DIE ÖSTERREICHISCHE AKADEMIE DER WISSENSCHAFTEN 1947-2022

(3 BÄNDE) Die erste umfassende Geschichtsaufarbeitung der ÖAW mit ihren 1800 Seiten ist auf der Website der ÖAW abrufbar.
 

Das Institut für Radiumforschung erhielt einen strammen Nazi als Chef. An der deutschen Atombombenforschung konnten die Wiener dennoch nicht teilnehmen. Jeder dritte Mitarbeiter des Radiuminstituts war geflüchtet. Auch an Geräten fehlte es. Ein Neutronengenerator, dessen Ankauf ein Jahresbudget der Akademie überstieg, wurde kriegsbedingt nie geliefert. Der renommierte österreichische Quantenphysiker und spätere Nobelpreisträger Wolfgang Pauli hatte sich in die Schweiz gerettet. Die Österreicherin Lise Meitner, Mitentdeckerin der Kernspaltung, für die Otto Hahn allein den Nobelpreis bekam, war glücklich nach Schweden entkommen.

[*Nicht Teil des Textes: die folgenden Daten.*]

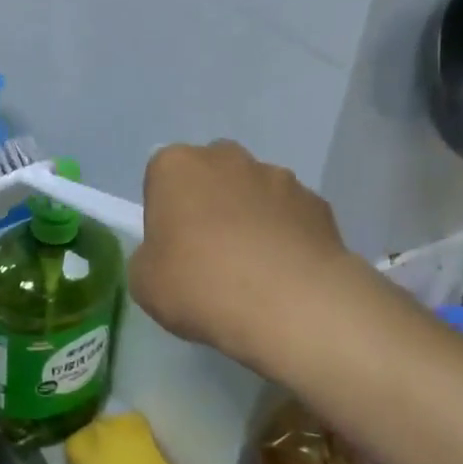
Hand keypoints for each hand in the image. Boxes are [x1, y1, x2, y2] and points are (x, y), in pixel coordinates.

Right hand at [130, 141, 352, 367]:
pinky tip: (285, 274)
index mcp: (176, 166)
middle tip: (209, 252)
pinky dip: (286, 235)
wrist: (290, 305)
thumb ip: (151, 256)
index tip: (171, 245)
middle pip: (211, 174)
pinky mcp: (317, 203)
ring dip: (251, 217)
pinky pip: (291, 216)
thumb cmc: (200, 284)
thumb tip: (169, 256)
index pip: (161, 176)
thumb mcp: (145, 281)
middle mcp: (227, 158)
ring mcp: (278, 177)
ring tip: (254, 268)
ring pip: (254, 191)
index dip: (165, 210)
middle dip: (210, 202)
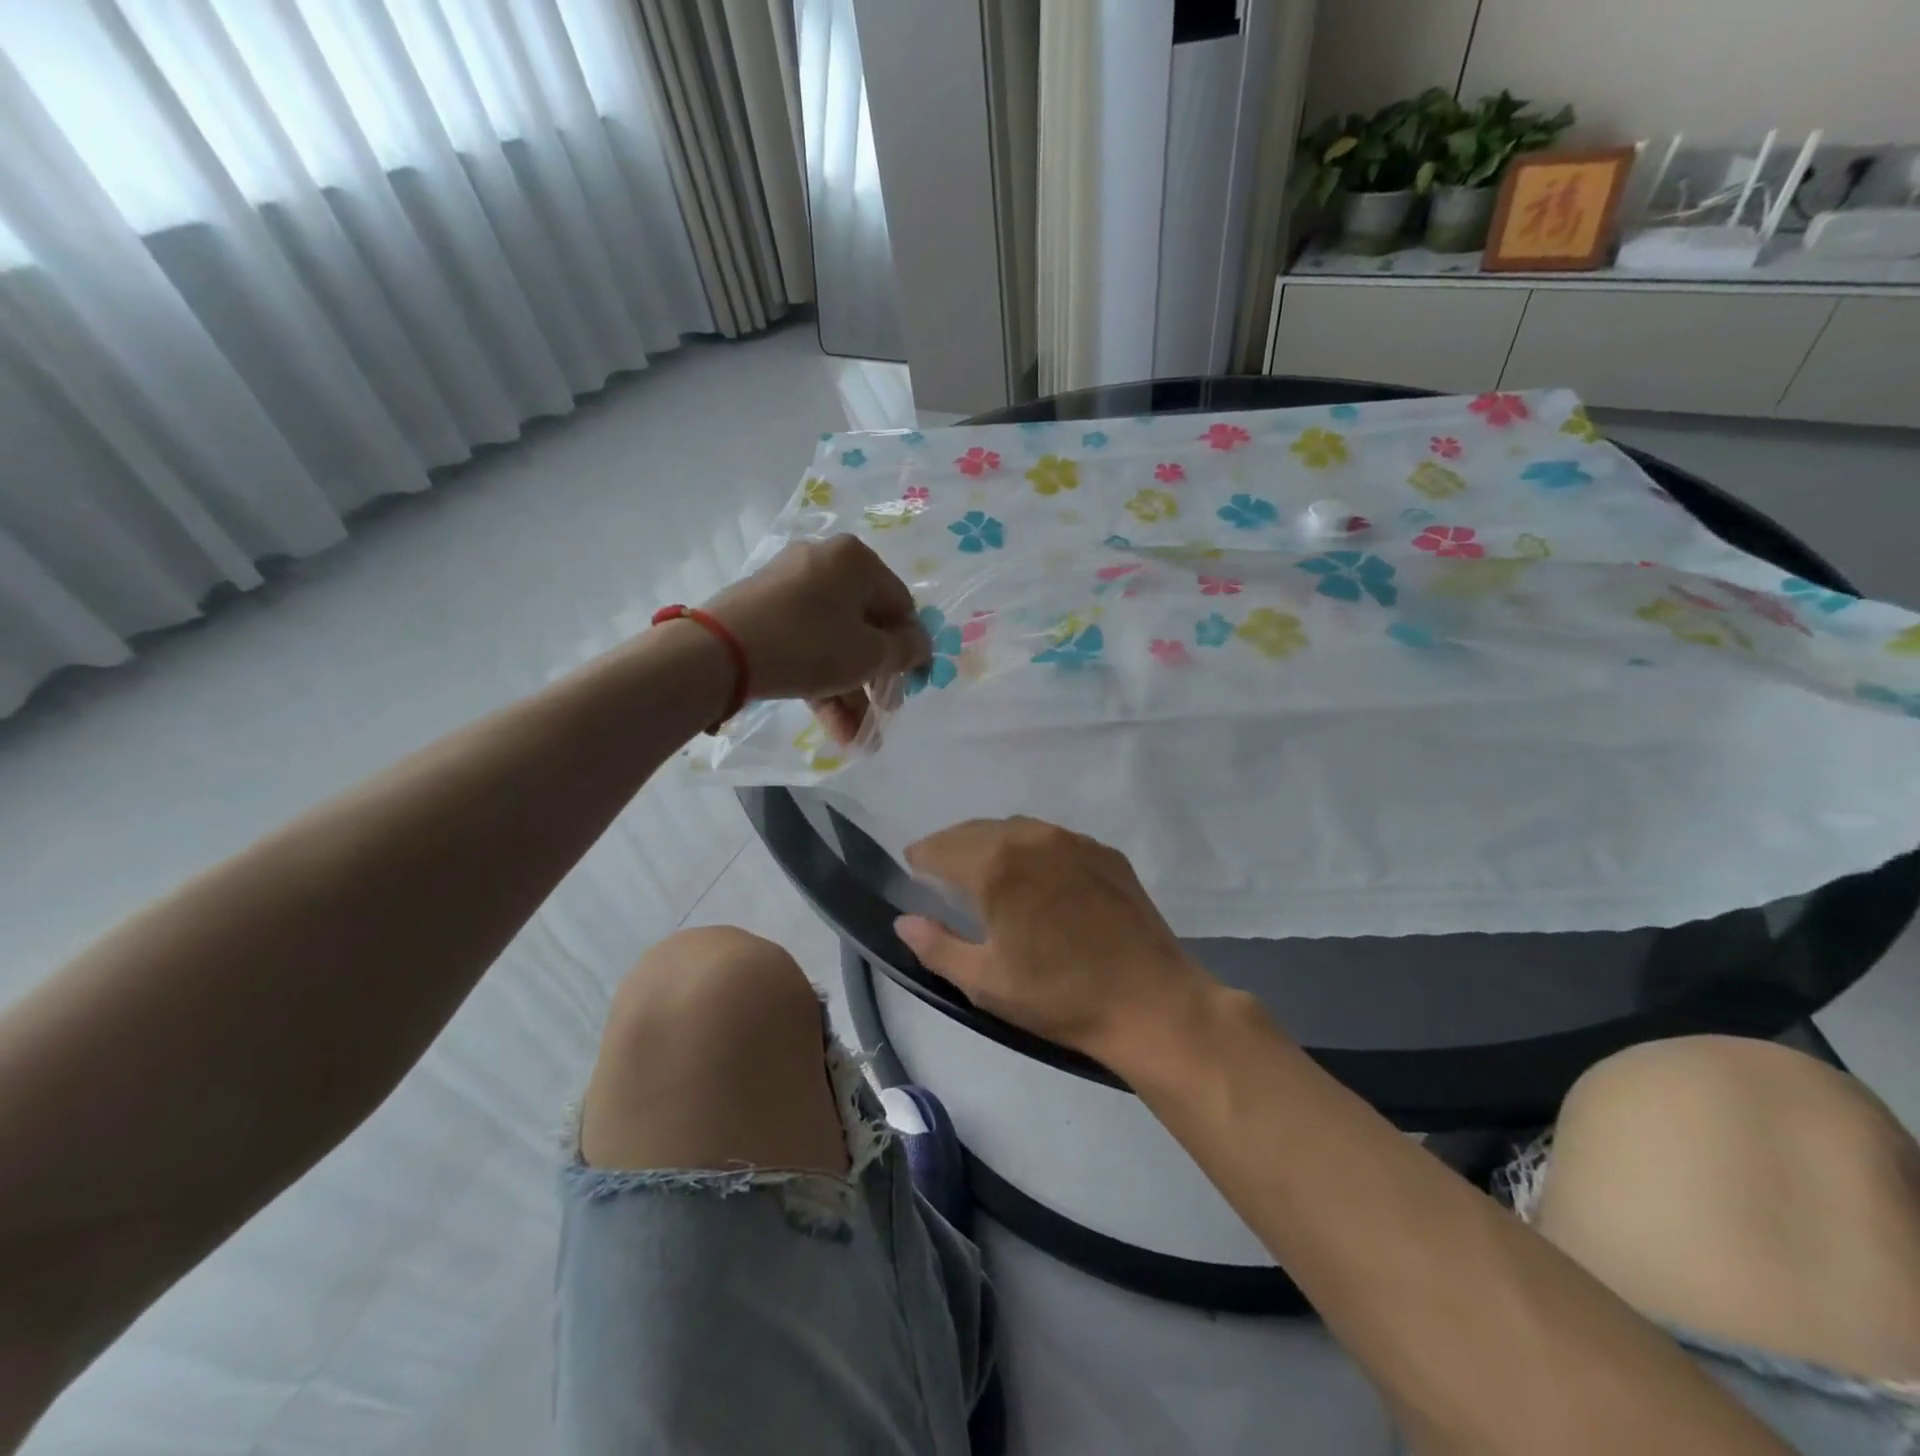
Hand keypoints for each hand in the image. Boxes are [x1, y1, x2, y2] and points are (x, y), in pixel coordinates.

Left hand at [702, 536, 929, 742]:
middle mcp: (823, 564)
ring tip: (857, 739)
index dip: (912, 648)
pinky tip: (834, 727)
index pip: (900, 605)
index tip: (914, 684)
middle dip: (875, 679)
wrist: (717, 652)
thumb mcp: (869, 653)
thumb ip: (905, 651)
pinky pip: (806, 644)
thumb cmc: (809, 644)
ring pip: (834, 642)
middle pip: (865, 626)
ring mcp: (789, 587)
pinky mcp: (764, 612)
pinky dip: (821, 681)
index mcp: (855, 560)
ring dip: (849, 692)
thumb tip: (920, 646)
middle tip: (883, 714)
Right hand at [894, 817, 1220, 1068]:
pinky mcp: (1104, 852)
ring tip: (986, 870)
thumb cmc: (1060, 996)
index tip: (912, 868)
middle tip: (940, 869)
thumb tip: (903, 921)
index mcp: (997, 866)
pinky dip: (1031, 849)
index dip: (921, 857)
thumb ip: (936, 946)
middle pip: (976, 830)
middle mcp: (1032, 838)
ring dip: (991, 842)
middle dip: (952, 846)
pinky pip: (1053, 839)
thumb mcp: (986, 982)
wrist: (1151, 1002)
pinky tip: (1037, 878)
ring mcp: (1073, 841)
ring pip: (1016, 828)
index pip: (941, 848)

Die "Rasse-"und Erbforschung blühte dagegen auf. Der Schwerpunkt lag auf deutschen Sprachinseln und vergleichenden Untersuchungen russischer Kriegsgefangener aus Lagern des Ersten Weltkrieges (das Material gab es schon) und des Zweiten Weltkrieges. Man wollte die veränderte "rassische" Zusammensetzung beweisen.

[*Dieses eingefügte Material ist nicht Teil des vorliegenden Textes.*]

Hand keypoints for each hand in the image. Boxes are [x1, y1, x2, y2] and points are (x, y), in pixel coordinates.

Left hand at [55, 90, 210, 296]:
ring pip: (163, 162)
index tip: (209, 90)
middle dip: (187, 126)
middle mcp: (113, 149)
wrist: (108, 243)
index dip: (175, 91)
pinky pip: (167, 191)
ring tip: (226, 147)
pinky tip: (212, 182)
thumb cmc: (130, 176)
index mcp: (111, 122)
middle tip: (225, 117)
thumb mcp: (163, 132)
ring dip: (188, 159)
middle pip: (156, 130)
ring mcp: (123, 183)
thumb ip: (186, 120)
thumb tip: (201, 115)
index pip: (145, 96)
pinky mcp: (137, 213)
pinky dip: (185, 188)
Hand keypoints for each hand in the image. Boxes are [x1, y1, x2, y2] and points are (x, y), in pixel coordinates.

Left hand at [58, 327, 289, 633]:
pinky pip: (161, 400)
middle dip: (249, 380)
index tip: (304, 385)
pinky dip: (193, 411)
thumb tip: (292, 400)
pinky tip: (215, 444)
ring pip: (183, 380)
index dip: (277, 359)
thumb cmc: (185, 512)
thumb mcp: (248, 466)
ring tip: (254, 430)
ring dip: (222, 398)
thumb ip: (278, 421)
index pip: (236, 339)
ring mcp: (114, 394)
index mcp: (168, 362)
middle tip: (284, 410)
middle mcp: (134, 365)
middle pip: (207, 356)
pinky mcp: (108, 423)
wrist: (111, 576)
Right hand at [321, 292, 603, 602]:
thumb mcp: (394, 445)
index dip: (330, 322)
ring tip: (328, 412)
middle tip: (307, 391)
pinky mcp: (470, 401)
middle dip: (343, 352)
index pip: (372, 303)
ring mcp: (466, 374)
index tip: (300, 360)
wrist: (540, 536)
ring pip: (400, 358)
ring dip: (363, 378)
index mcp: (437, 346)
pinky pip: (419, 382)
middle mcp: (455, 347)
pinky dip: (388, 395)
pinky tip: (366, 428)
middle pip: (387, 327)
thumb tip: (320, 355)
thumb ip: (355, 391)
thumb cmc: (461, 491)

Nach 1945 war die Mehrheit der Akademiemitglieder nationalsozialistisch belastet. Doch der Vorschlag des Historikers und Akademiemitglieds Alfons Dopsch, kein einziger ehemaliger Nazi dürfe jemals in der Akademie forschen, wurde abgeschmettert.

Im Mitgliederverzeichnis 1948 schienen die meisten ehemaligen NSDAP-Mitglieder schon wieder auf.

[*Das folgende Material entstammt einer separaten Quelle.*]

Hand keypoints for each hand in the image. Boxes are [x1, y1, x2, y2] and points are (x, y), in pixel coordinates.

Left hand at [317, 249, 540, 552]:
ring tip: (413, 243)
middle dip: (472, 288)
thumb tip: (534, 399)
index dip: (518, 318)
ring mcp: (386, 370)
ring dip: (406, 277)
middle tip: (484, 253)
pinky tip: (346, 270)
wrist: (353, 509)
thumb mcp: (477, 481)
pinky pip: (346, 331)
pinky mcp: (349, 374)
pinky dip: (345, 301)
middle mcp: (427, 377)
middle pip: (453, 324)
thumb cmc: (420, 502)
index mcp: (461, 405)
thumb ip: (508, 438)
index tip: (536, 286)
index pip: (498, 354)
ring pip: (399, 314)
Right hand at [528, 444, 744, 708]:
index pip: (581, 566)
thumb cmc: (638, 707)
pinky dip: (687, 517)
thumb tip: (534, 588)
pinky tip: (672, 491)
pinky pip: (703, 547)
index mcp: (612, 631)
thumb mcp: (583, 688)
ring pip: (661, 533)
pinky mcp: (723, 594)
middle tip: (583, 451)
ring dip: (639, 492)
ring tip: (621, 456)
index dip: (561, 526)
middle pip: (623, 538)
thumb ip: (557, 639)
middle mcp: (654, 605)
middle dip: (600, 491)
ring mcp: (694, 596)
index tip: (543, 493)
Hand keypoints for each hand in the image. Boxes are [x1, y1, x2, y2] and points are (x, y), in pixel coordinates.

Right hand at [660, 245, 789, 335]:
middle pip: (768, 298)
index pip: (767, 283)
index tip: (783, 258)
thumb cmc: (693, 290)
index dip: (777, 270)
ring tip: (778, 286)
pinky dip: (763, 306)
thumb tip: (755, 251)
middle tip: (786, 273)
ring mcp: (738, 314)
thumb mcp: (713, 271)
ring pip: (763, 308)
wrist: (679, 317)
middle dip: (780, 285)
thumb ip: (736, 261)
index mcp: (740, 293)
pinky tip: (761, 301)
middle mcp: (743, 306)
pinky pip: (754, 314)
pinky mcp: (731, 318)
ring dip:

Die Altherrenrunde hatte gesiegt und mit ihr auch eine Ignoranz gegenüber Frauen. Die erste Wissenschafterin, die in der Akademie ein Stimmrecht bekam, war die langjährige Leiterin des Radiuminstituts Berta Karlik. Das war 1973-das Jahr ihrer Pensionierung. Die zweite Frau war die Biologin Renée Schröder im Jahr 2003. Als Schröder daraufhin bei der Festversammlung in einer der vorderen Reihen Platz nahm, raunzte ein älterer Herr: "Ehefrauen dürfen hier nicht sitzen."2012 trat Schröder aus der Akademie aus. Auch aus Solidarität mit ihrer Kollegin und Freundin, der renommierten Sprachwissenschafterin Ruth Wodak, die-mehrmals vorgeschlagen-nie eine Mehrheit für ihre Mitgliedschaft bekam. Der Frauenanteil in der philosophischhistorischen Klasse beträgt aktuell 21 Prozent, in der mathematisch-naturwissenschaftlichen 13 Prozent. Geht es in dem Tempo weiter, dauert es bis zur Geschlechterparität weitere 200 bis 400 Jahre.